■ **Goal of the exercise**
Write out the following listing's lines from the one with "M1176 703V738L1159 722Z" to the one with "M374 826C383 809", exactly, with both included and no others.

■ **Information shown**
────────────────────

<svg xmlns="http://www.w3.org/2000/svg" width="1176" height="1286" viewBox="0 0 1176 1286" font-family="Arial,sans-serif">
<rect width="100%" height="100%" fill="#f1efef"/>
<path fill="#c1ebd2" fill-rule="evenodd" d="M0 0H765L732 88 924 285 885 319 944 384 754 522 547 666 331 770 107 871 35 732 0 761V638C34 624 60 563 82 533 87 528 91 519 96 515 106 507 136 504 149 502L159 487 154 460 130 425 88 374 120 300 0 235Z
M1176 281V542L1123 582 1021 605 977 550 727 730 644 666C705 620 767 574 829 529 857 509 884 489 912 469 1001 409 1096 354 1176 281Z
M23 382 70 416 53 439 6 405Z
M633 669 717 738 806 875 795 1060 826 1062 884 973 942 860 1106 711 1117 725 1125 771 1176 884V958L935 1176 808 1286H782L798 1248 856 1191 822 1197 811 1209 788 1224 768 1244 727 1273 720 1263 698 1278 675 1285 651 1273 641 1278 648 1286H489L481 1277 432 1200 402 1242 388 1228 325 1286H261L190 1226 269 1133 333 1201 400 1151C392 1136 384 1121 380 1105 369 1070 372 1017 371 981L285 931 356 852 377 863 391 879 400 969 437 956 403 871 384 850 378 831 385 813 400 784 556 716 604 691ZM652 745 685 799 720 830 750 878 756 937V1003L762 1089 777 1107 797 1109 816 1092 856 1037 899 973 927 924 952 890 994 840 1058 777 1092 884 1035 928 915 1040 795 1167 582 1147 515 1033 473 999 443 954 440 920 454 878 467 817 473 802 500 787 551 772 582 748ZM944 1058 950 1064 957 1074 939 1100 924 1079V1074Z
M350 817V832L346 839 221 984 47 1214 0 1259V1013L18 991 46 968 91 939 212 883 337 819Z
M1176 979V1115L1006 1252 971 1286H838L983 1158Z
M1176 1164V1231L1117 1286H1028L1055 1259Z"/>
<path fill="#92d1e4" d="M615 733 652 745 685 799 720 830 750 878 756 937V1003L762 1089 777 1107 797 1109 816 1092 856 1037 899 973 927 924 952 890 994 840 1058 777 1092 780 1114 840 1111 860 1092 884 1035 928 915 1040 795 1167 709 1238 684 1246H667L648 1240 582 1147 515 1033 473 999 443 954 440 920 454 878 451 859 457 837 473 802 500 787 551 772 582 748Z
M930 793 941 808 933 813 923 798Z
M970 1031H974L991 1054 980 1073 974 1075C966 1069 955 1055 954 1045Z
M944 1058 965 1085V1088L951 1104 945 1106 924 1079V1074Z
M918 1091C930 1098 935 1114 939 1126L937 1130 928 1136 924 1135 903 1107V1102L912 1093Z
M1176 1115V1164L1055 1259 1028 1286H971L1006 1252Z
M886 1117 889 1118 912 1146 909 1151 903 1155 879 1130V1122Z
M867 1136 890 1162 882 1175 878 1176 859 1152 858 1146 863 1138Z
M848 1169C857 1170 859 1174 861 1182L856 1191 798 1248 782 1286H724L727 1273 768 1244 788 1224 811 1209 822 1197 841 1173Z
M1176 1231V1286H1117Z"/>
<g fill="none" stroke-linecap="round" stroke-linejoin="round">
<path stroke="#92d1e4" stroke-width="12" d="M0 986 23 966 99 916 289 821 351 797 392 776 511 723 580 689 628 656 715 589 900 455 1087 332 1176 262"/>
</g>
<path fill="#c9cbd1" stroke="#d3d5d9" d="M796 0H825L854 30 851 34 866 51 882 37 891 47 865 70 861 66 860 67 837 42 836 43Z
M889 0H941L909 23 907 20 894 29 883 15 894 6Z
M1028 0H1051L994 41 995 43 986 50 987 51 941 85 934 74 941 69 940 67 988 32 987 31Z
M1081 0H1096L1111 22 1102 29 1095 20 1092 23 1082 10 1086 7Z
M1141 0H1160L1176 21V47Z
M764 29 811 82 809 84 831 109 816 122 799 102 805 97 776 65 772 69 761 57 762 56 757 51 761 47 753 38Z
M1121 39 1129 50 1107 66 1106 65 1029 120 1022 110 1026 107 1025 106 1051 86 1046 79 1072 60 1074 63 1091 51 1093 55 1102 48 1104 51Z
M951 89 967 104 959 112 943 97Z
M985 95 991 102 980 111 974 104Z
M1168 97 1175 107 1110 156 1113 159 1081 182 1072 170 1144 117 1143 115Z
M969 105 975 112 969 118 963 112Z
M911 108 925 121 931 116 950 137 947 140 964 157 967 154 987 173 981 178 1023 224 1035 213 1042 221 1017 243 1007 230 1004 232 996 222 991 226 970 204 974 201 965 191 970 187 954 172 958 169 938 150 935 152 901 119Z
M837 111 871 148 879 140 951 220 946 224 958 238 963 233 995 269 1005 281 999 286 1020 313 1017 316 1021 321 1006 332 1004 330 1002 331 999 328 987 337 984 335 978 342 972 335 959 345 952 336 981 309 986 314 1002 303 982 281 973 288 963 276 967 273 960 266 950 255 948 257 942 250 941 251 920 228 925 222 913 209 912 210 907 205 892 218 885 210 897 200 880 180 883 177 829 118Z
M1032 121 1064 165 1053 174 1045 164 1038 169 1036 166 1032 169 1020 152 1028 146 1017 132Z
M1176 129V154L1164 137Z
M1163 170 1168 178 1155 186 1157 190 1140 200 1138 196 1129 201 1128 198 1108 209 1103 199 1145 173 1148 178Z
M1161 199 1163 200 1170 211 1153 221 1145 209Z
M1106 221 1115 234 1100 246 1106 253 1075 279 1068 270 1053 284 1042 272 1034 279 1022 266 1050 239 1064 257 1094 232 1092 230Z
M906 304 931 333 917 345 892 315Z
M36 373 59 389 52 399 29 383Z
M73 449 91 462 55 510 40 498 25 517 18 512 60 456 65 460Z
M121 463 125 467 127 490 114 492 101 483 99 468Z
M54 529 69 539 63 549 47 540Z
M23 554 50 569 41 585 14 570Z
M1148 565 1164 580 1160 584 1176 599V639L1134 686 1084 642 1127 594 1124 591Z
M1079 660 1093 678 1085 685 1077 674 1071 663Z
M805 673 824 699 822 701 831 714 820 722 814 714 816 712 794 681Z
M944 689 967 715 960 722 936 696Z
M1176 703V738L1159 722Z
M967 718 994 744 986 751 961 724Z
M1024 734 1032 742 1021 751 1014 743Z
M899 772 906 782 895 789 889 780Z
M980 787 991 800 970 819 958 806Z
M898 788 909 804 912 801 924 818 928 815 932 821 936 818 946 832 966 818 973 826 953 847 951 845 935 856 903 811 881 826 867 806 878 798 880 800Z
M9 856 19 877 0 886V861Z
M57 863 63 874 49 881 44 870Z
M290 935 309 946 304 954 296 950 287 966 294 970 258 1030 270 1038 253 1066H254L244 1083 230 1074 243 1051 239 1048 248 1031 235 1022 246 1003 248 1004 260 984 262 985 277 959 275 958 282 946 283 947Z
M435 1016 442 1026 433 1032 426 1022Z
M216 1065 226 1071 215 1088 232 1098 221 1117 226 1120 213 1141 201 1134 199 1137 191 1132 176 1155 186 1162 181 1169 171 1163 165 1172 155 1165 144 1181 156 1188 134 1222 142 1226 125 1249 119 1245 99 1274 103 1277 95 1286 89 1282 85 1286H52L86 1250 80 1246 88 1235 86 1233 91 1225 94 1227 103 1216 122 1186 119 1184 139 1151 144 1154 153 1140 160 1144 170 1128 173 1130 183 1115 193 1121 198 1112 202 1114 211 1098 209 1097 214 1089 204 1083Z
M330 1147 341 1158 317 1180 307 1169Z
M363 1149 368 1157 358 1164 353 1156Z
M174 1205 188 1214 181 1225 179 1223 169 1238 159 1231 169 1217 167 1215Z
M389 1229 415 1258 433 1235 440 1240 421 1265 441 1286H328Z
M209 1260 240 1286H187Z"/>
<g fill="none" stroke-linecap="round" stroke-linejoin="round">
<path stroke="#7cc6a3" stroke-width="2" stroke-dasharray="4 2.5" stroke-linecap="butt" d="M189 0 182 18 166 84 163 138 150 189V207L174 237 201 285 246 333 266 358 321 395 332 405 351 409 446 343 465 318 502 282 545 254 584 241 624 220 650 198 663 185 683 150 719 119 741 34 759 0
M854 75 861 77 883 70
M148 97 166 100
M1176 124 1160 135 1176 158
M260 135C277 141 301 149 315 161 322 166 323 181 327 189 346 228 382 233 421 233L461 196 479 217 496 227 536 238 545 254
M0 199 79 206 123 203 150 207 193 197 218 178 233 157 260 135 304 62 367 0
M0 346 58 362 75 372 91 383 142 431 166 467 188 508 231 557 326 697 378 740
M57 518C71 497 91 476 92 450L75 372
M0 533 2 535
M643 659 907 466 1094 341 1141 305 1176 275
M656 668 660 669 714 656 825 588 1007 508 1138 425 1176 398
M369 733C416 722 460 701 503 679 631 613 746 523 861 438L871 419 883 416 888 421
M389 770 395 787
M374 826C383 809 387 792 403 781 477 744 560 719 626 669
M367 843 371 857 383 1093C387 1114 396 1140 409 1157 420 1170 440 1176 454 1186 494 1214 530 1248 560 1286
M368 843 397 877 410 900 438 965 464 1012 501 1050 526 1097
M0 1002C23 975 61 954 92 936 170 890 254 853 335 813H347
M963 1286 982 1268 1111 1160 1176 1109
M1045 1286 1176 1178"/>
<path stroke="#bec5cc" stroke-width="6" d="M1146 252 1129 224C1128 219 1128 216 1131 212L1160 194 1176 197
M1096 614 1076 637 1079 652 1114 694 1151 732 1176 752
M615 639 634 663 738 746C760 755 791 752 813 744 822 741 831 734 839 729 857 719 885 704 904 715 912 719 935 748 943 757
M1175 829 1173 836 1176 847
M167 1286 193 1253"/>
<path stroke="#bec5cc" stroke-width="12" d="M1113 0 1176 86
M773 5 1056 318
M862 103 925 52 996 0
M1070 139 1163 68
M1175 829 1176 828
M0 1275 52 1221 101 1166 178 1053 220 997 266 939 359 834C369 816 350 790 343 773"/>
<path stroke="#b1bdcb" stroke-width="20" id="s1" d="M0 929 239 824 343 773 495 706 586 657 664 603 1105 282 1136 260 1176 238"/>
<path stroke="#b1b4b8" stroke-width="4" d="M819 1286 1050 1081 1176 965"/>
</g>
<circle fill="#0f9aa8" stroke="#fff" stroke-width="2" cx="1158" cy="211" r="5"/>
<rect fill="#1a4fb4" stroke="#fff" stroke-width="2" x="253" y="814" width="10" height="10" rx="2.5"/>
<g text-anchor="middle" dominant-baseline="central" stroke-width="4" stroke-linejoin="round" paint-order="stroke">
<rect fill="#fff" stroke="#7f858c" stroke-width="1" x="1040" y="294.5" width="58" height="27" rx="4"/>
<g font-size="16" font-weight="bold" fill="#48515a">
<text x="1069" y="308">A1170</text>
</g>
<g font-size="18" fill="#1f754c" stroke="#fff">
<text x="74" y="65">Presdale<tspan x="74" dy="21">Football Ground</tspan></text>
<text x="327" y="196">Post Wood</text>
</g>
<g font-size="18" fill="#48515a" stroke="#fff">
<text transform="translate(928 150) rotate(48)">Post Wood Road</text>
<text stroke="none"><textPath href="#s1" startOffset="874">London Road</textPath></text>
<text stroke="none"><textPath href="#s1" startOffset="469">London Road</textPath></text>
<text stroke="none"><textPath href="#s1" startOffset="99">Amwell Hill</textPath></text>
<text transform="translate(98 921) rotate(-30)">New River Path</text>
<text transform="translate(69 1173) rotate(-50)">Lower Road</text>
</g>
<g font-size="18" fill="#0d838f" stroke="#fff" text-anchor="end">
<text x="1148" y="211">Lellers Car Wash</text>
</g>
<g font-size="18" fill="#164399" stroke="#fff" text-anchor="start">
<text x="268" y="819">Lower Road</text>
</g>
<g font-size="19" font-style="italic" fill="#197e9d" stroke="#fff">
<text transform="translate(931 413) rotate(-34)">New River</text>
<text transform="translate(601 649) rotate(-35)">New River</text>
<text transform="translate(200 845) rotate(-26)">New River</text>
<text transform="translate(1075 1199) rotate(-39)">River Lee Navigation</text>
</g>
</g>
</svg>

────────────────────

■ **Answer to this task**
M1176 703V738L1159 722Z
M967 718 994 744 986 751 961 724Z
M1024 734 1032 742 1021 751 1014 743Z
M899 772 906 782 895 789 889 780Z
M980 787 991 800 970 819 958 806Z
M898 788 909 804 912 801 924 818 928 815 932 821 936 818 946 832 966 818 973 826 953 847 951 845 935 856 903 811 881 826 867 806 878 798 880 800Z
M9 856 19 877 0 886V861Z
M57 863 63 874 49 881 44 870Z
M290 935 309 946 304 954 296 950 287 966 294 970 258 1030 270 1038 253 1066H254L244 1083 230 1074 243 1051 239 1048 248 1031 235 1022 246 1003 248 1004 260 984 262 985 277 959 275 958 282 946 283 947Z
M435 1016 442 1026 433 1032 426 1022Z
M216 1065 226 1071 215 1088 232 1098 221 1117 226 1120 213 1141 201 1134 199 1137 191 1132 176 1155 186 1162 181 1169 171 1163 165 1172 155 1165 144 1181 156 1188 134 1222 142 1226 125 1249 119 1245 99 1274 103 1277 95 1286 89 1282 85 1286H52L86 1250 80 1246 88 1235 86 1233 91 1225 94 1227 103 1216 122 1186 119 1184 139 1151 144 1154 153 1140 160 1144 170 1128 173 1130 183 1115 193 1121 198 1112 202 1114 211 1098 209 1097 214 1089 204 1083Z
M330 1147 341 1158 317 1180 307 1169Z
M363 1149 368 1157 358 1164 353 1156Z
M174 1205 188 1214 181 1225 179 1223 169 1238 159 1231 169 1217 167 1215Z
M389 1229 415 1258 433 1235 440 1240 421 1265 441 1286H328Z
M209 1260 240 1286H187Z"/>
<g fill="none" stroke-linecap="round" stroke-linejoin="round">
<path stroke="#7cc6a3" stroke-width="2" stroke-dasharray="4 2.5" stroke-linecap="butt" d="M189 0 182 18 166 84 163 138 150 189V207L174 237 201 285 246 333 266 358 321 395 332 405 351 409 446 343 465 318 502 282 545 254 584 241 624 220 650 198 663 185 683 150 719 119 741 34 759 0
M854 75 861 77 883 70
M148 97 166 100
M1176 124 1160 135 1176 158
M260 135C277 141 301 149 315 161 322 166 323 181 327 189 346 228 382 233 421 233L461 196 479 217 496 227 536 238 545 254
M0 199 79 206 123 203 150 207 193 197 218 178 233 157 260 135 304 62 367 0
M0 346 58 362 75 372 91 383 142 431 166 467 188 508 231 557 326 697 378 740
M57 518C71 497 91 476 92 450L75 372
M0 533 2 535
M643 659 907 466 1094 341 1141 305 1176 275
M656 668 660 669 714 656 825 588 1007 508 1138 425 1176 398
M369 733C416 722 460 701 503 679 631 613 746 523 861 438L871 419 883 416 888 421
M389 770 395 787
M374 826C383 809 387 792 403 781 477 744 560 719 626 669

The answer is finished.